|
|
|
|
|
by gsjbjt
1645 days ago
|
|
Nice post! I work on NLP and I think a lot of ideas in this post resonate with what I find exciting about working on the intersection of language + the real world: large text datasets as sources of abundant prior knowledge about the world, structure of language ~ structure of concepts that matter to humans, etc. I feel like the bottleneck is getting access to paired (language, other modality) data though (if your other modality isn't images). i.e. "bolt on generalization" is an intuitively appealing concept, but then it reduces to the hard problem of "how do I learn to ground language to e.g. my robot action space?" I haven't seen a robotics + language paper that actually grapples with the grounding problem / tries to think about how to scale the data collection process for language-conditioned robotics beyond annotating your own dataset as a proof-of-concept. Unlike language modeling / CLIP-type pretraining, it seems (fundamentally?) more difficult to find natural sources of supervision of (language, action). I'd be curious about your thoughts on this! > When it comes to combining natural language with robots, the obvious take is to use it as an input-output modality for human-robot interaction. The robot would understand human language inputs and potentially converse with the human. But if you accept that “generalization is language”, then language models have a far bigger role to play than just being the “UX layer for robots”. You should check out Jacob Andreas's work, if you haven't seen it already - esp. his stuff on learning from latent language (https://arxiv.org/abs/1711.00482). |
|
LfP (https://learning-from-play.github.io/) was a work that inspired me a lot. They relabel a few hours of open-ended demonstrations (humans instructed to play with anything in the environment) with a lot of hindsight language descriptions, and show some degree of general capability acquired through this richer language. You can describe the same action with a lot of different descriptions, e.g. "pick up the leftmost object unless it is a cup" could also be relabeled as "pick up an apple".

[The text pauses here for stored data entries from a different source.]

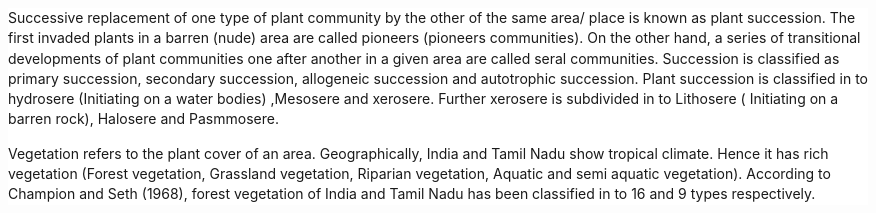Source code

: Successive replacement of one type of plant community by the other of the same area/ place is known as plant succession. The first invaded plants in a barren (nude) area are called pioneers (pioneers communities). On the other hand, a series of transitional developments of plant communities one after another in a given area are called seral communities. Succession is classified as primary succession, secondary succession, allogeneic succession and autotrophic succession. Plant succession is classified in to hydrosere (Initiating on a water bodies) ,Mesosere and xerosere. Further xerosere is subdivided in to Lithosere ( Initiating on a barren rock), Halosere and Pasmmosere.

Vegetation refers to the plant cover of an area. Geographically, India and Tamil Nadu show tropical climate. Hence it has rich vegetation (Forest vegetation, Grassland vegetation, Riparian vegetation, Aquatic and semi aquatic vegetation). According to Champion and Seth (1968), forest vegetation of India and Tamil Nadu has been classified in to 16 and 9 types respectively.
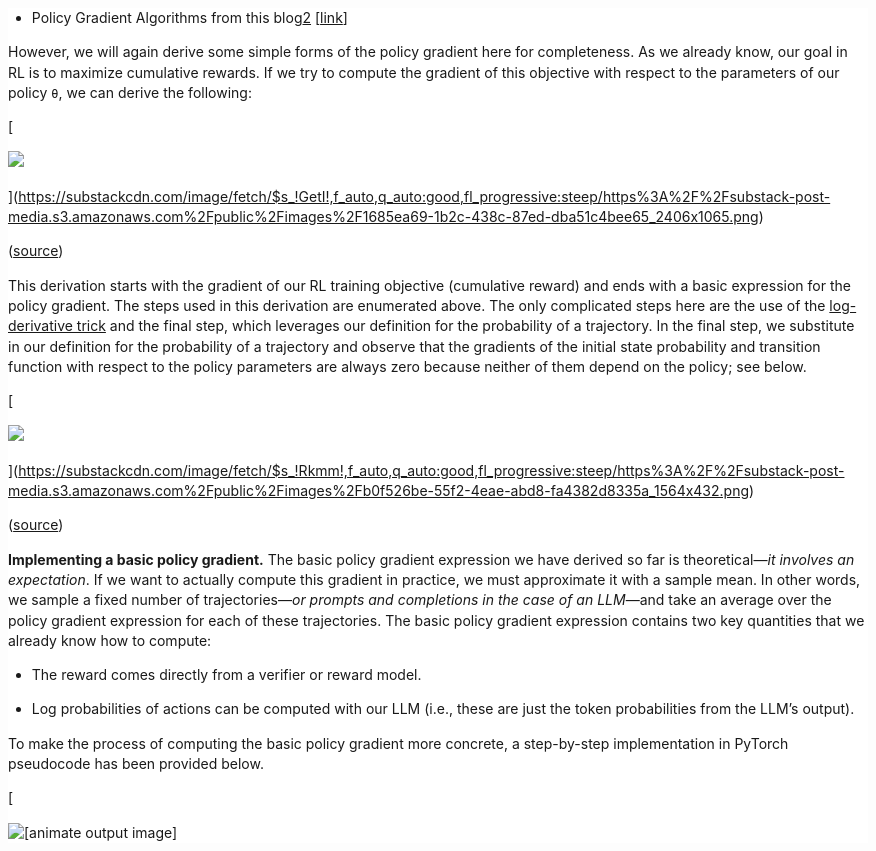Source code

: - Policy Gradient Algorithms from this blog[2](https://cameronrwolfe.substack.com/p/ppo-llm#footnote-2-175107358) [[link](https://cameronrwolfe.substack.com/p/policy-gradients-the-foundation-of)]
    

However, we will again derive some simple forms of the policy gradient here for completeness. As we already know, our goal in RL is to maximize cumulative rewards. If we try to compute the gradient of this objective with respect to the parameters of our policy `θ`, we can derive the following:

[

![](https://substackcdn.com/image/fetch/$s_!GetI!,w_1456,c_limit,f_auto,q_auto:good,fl_progressive:steep/https%3A%2F%2Fsubstack-post-media.s3.amazonaws.com%2Fpublic%2Fimages%2F1685ea69-1b2c-438c-87ed-dba51c4bee65_2406x1065.png)



](https://substackcdn.com/image/fetch/$s_!GetI!,f_auto,q_auto:good,fl_progressive:steep/https%3A%2F%2Fsubstack-post-media.s3.amazonaws.com%2Fpublic%2Fimages%2F1685ea69-1b2c-438c-87ed-dba51c4bee65_2406x1065.png)

([source](https://spinningup.openai.com/en/latest/spinningup/rl_intro3.html))

This derivation starts with the gradient of our RL training objective (cumulative reward) and ends with a basic expression for the policy gradient. The steps used in this derivation are enumerated above. The only complicated steps here are the use of the [log-derivative trick](https://andrewcharlesjones.github.io/journal/log-derivative.html) and the final step, which leverages our definition for the probability of a trajectory. In the final step, we substitute in our definition for the probability of a trajectory and observe that the gradients of the initial state probability and transition function with respect to the policy parameters are always zero because neither of them depend on the policy; see below.

[

![](https://substackcdn.com/image/fetch/$s_!Rkmm!,w_1456,c_limit,f_auto,q_auto:good,fl_progressive:steep/https%3A%2F%2Fsubstack-post-media.s3.amazonaws.com%2Fpublic%2Fimages%2Fb0f526be-55f2-4eae-abd8-fa4382d8335a_1564x432.png)



](https://substackcdn.com/image/fetch/$s_!Rkmm!,f_auto,q_auto:good,fl_progressive:steep/https%3A%2F%2Fsubstack-post-media.s3.amazonaws.com%2Fpublic%2Fimages%2Fb0f526be-55f2-4eae-abd8-fa4382d8335a_1564x432.png)

([source](https://spinningup.openai.com/en/latest/spinningup/rl_intro3.html))

**Implementing a basic policy gradient.** The basic policy gradient expression we have derived so far is theoretical—_it involves an expectation_. If we want to actually compute this gradient in practice, we must approximate it with a sample mean. In other words, we sample a fixed number of trajectories—_or prompts and completions in the case of an LLM_—and take an average over the policy gradient expression for each of these trajectories. The basic policy gradient expression contains two key quantities that we already know how to compute:

- The reward comes directly from a verifier or reward model.
    
- Log probabilities of actions can be computed with our LLM (i.e., these are just the token probabilities from the LLM’s output).
    

To make the process of computing the basic policy gradient more concrete, a step-by-step implementation in PyTorch pseudocode has been provided below.

[

![[animate output image]](https://substackcdn.com/image/fetch/$s_!PYzF!,w_1456,c_limit,f_auto,q_auto:good,fl_lossy/https%3A%2F%2Fsubstack-post-media.s3.amazonaws.com%2Fpublic%2Fimages%2F3e4bdafe-cd71-48b7-8a10-abdc895432f7_1920x1076.gif "[animate output image]")
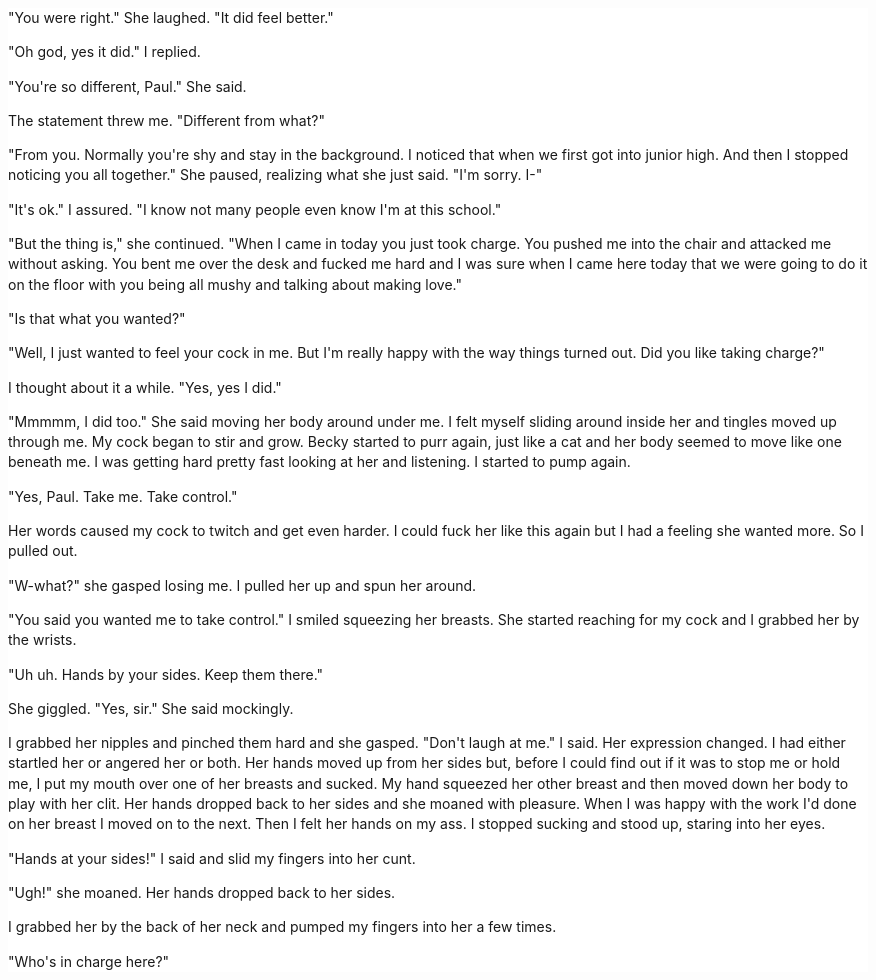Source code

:  "You were right." She laughed. "It did feel better." 

 "Oh god, yes it did." I replied. 

 "You're so different, Paul." She said. 

 The statement threw me. "Different from what?" 

 "From you. Normally you're shy and stay in the background. I noticed that when we first got into junior high. And then I stopped noticing you all together." She paused, realizing what she just said. "I'm sorry. I-" 

 "It's ok." I assured. "I know not many people even know I'm at this school." 

 "But the thing is," she continued. "When I came in today you just took charge. You pushed me into the chair and attacked me without asking. You bent me over the desk and fucked me hard and I was sure when I came here today that we were going to do it on the floor with you being all mushy and talking about making love." 

 "Is that what you wanted?" 

 "Well, I just wanted to feel your cock in me. But I'm really happy with the way things turned out. Did you like taking charge?" 

 I thought about it a while. "Yes, yes I did." 

 "Mmmmm, I did too." She said moving her body around under me. I felt myself sliding around inside her and tingles moved up through me. My cock began to stir and grow. Becky started to purr again, just like a cat and her body seemed to move like one beneath me. I was getting hard pretty fast looking at her and listening. I started to pump again. 

 "Yes, Paul. Take me. Take control." 

 Her words caused my cock to twitch and get even harder. I could fuck her like this again but I had a feeling she wanted more. So I pulled out. 

 "W-what?" she gasped losing me. I pulled her up and spun her around. 

 "You said you wanted me to take control." I smiled squeezing her breasts. She started reaching for my cock and I grabbed her by the wrists. 

 "Uh uh. Hands by your sides. Keep them there." 

 She giggled. "Yes, sir." She said mockingly. 

 I grabbed her nipples and pinched them hard and she gasped. "Don't laugh at me." I said. Her expression changed. I had either startled her or angered her or both. Her hands moved up from her sides but, before I could find out if it was to stop me or hold me, I put my mouth over one of her breasts and sucked. My hand squeezed her other breast and then moved down her body to play with her clit. Her hands dropped back to her sides and she moaned with pleasure. When I was happy with the work I'd done on her breast I moved on to the next. Then I felt her hands on my ass. I stopped sucking and stood up, staring into her eyes. 

 "Hands at your sides!" I said and slid my fingers into her cunt. 

 "Ugh!" she moaned. Her hands dropped back to her sides. 

 I grabbed her by the back of her neck and pumped my fingers into her a few times. 

 "Who's in charge here?" 
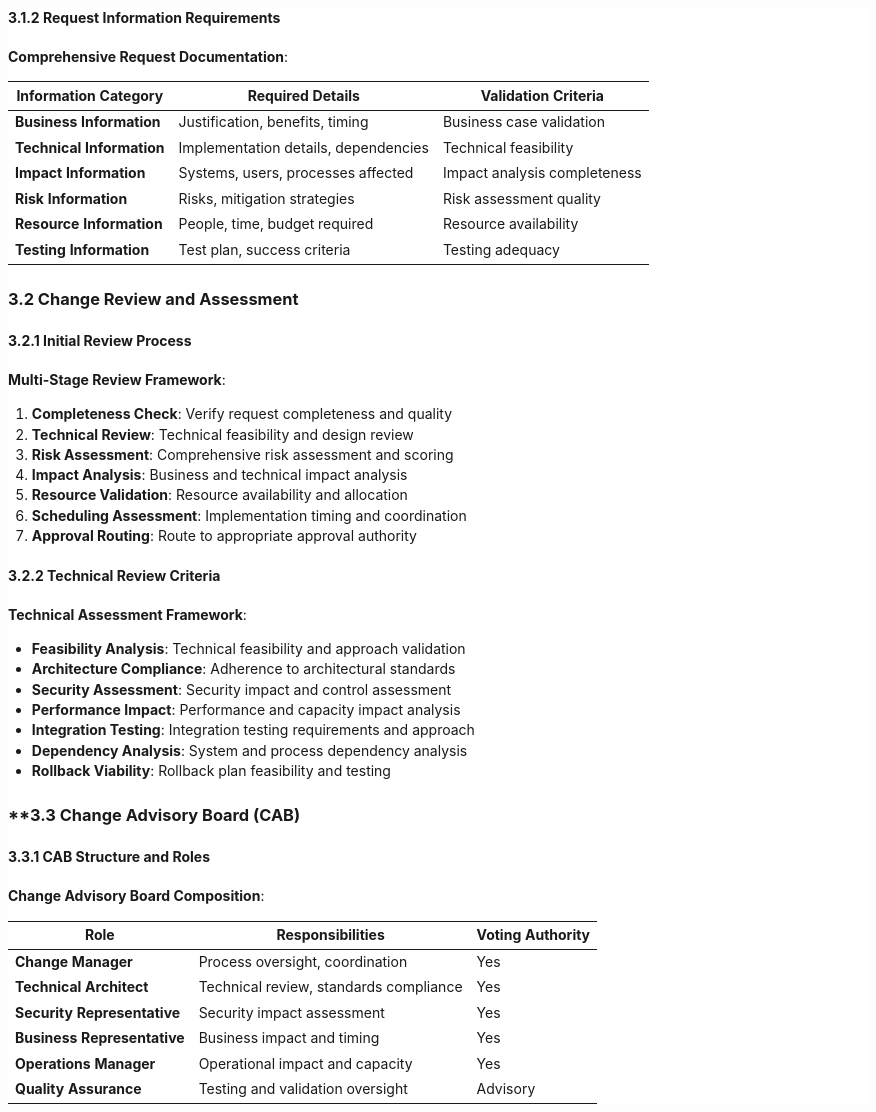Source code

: #### **3.1.2 Request Information Requirements**
**Comprehensive Request Documentation**:

| **Information Category** | **Required Details** | **Validation Criteria** |
|-------------------------|---------------------|-------------------------|
| **Business Information** | Justification, benefits, timing | Business case validation |
| **Technical Information** | Implementation details, dependencies | Technical feasibility |
| **Impact Information** | Systems, users, processes affected | Impact analysis completeness |
| **Risk Information** | Risks, mitigation strategies | Risk assessment quality |
| **Resource Information** | People, time, budget required | Resource availability |
| **Testing Information** | Test plan, success criteria | Testing adequacy |

### **3.2 Change Review and Assessment**

#### **3.2.1 Initial Review Process**
**Multi-Stage Review Framework**:
1. **Completeness Check**: Verify request completeness and quality
2. **Technical Review**: Technical feasibility and design review
3. **Risk Assessment**: Comprehensive risk assessment and scoring
4. **Impact Analysis**: Business and technical impact analysis
5. **Resource Validation**: Resource availability and allocation
6. **Scheduling Assessment**: Implementation timing and coordination
7. **Approval Routing**: Route to appropriate approval authority

#### **3.2.2 Technical Review Criteria**
**Technical Assessment Framework**:
- **Feasibility Analysis**: Technical feasibility and approach validation
- **Architecture Compliance**: Adherence to architectural standards
- **Security Assessment**: Security impact and control assessment
- **Performance Impact**: Performance and capacity impact analysis
- **Integration Testing**: Integration testing requirements and approach
- **Dependency Analysis**: System and process dependency analysis
- **Rollback Viability**: Rollback plan feasibility and testing

### **3.3 Change Advisory Board (CAB)

#### **3.3.1 CAB Structure and Roles**
**Change Advisory Board Composition**:

| **Role** | **Responsibilities** | **Voting Authority** |
|----------|---------------------|---------------------|
| **Change Manager** | Process oversight, coordination | Yes |
| **Technical Architect** | Technical review, standards compliance | Yes |
| **Security Representative** | Security impact assessment | Yes |
| **Business Representative** | Business impact and timing | Yes |
| **Operations Manager** | Operational impact and capacity | Yes |
| **Quality Assurance** | Testing and validation oversight | Advisory |

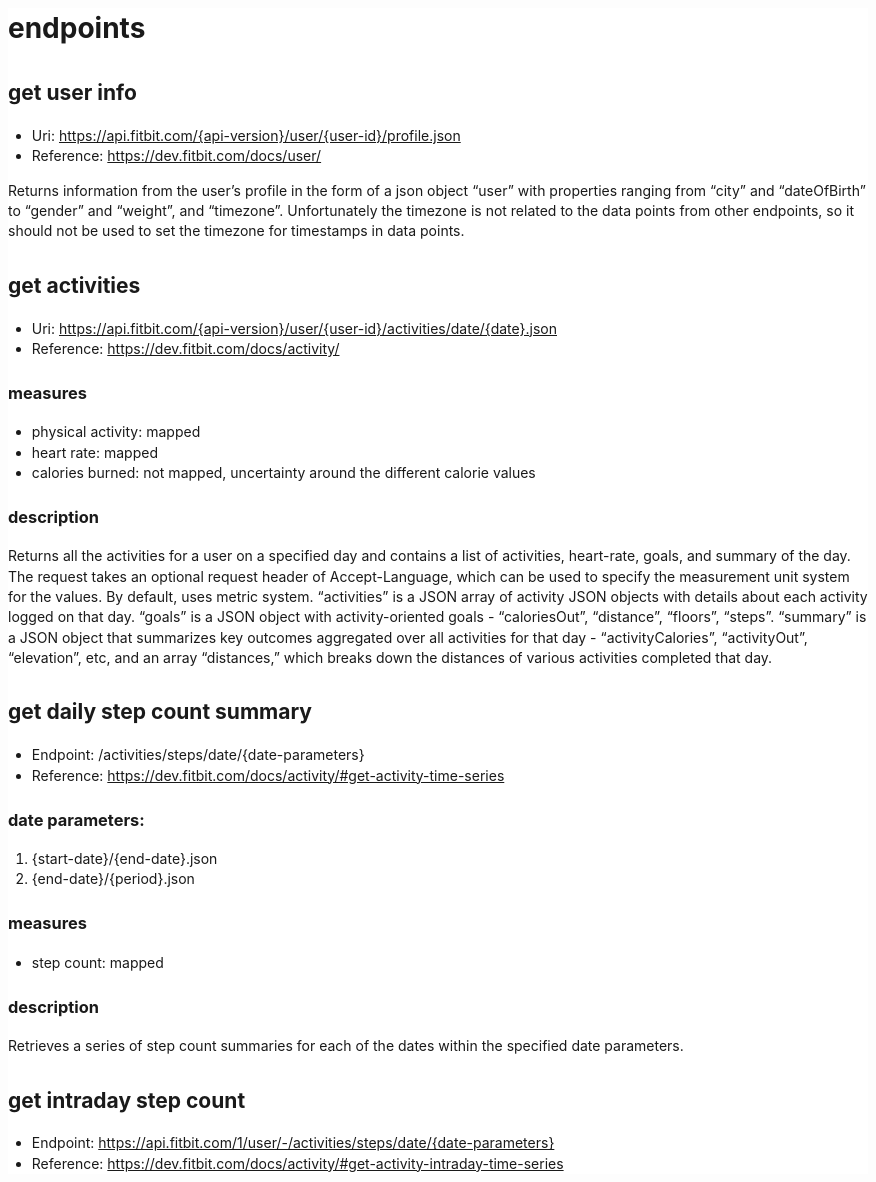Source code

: # endpoints

## get user info
- Uri: https://api.fitbit.com/{api-version}/user/{user-id}/profile.json
- Reference: https://dev.fitbit.com/docs/user/

Returns information from the user’s profile in the form of a json object “user” with properties ranging from “city” and  “dateOfBirth” to “gender” and “weight”, and “timezone”. Unfortunately the timezone is not related to the data points from other endpoints, so it should not be used to set the timezone for timestamps in data points. 

## get activities
- Uri: https://api.fitbit.com/{api-version}/user/{user-id}/activities/date/{date}.json
- Reference: https://dev.fitbit.com/docs/activity/

### measures
- physical activity: mapped
- heart rate: mapped
- calories burned: not mapped, uncertainty around the different calorie values

### description
Returns all the activities for a user on a specified day and contains a list of activities, heart-rate, goals, and summary of the day. The request takes an optional request header of Accept-Language, which can be used to specify the measurement unit system for the values. By default, uses metric system. “activities” is a JSON array of activity JSON objects with details about each activity logged on that day. “goals” is a JSON object with activity-oriented goals - “caloriesOut”, “distance”, “floors”, “steps”. “summary” is a JSON object that summarizes key outcomes aggregated over all activities for that day  - “activityCalories”, “activityOut”, “elevation”, etc, and an array “distances,” which breaks down the distances of various activities completed that day.  

## get daily step count summary
- Endpoint: /activities/steps/date/{date-parameters}
- Reference: https://dev.fitbit.com/docs/activity/#get-activity-time-series

### date parameters:
1. {start-date}/{end-date}.json
1. {end-date}/{period}.json

### measures
- step count: mapped

### description
Retrieves a series of step count summaries for each of the dates within the specified date parameters.

## get intraday step count 
- Endpoint: https://api.fitbit.com/1/user/-/activities/steps/date/{date-parameters}
- Reference: https://dev.fitbit.com/docs/activity/#get-activity-intraday-time-series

That being said, the LfP paper stops short of testing whether we can improve robotics solely by only scaling language - a confounding factor and central to their narrative was the role of "open-ended play data". We do need some paired data to ground (language, robot-specific sensor/actuator modalities), but perhaps we can scale everything else with language only data.
Thanks to the pointer on the Andreas paper! This is indeed quite relevant to the spirit of what I'm arguing for, though I prefer the implementation realized by the Lu et al '21 paper.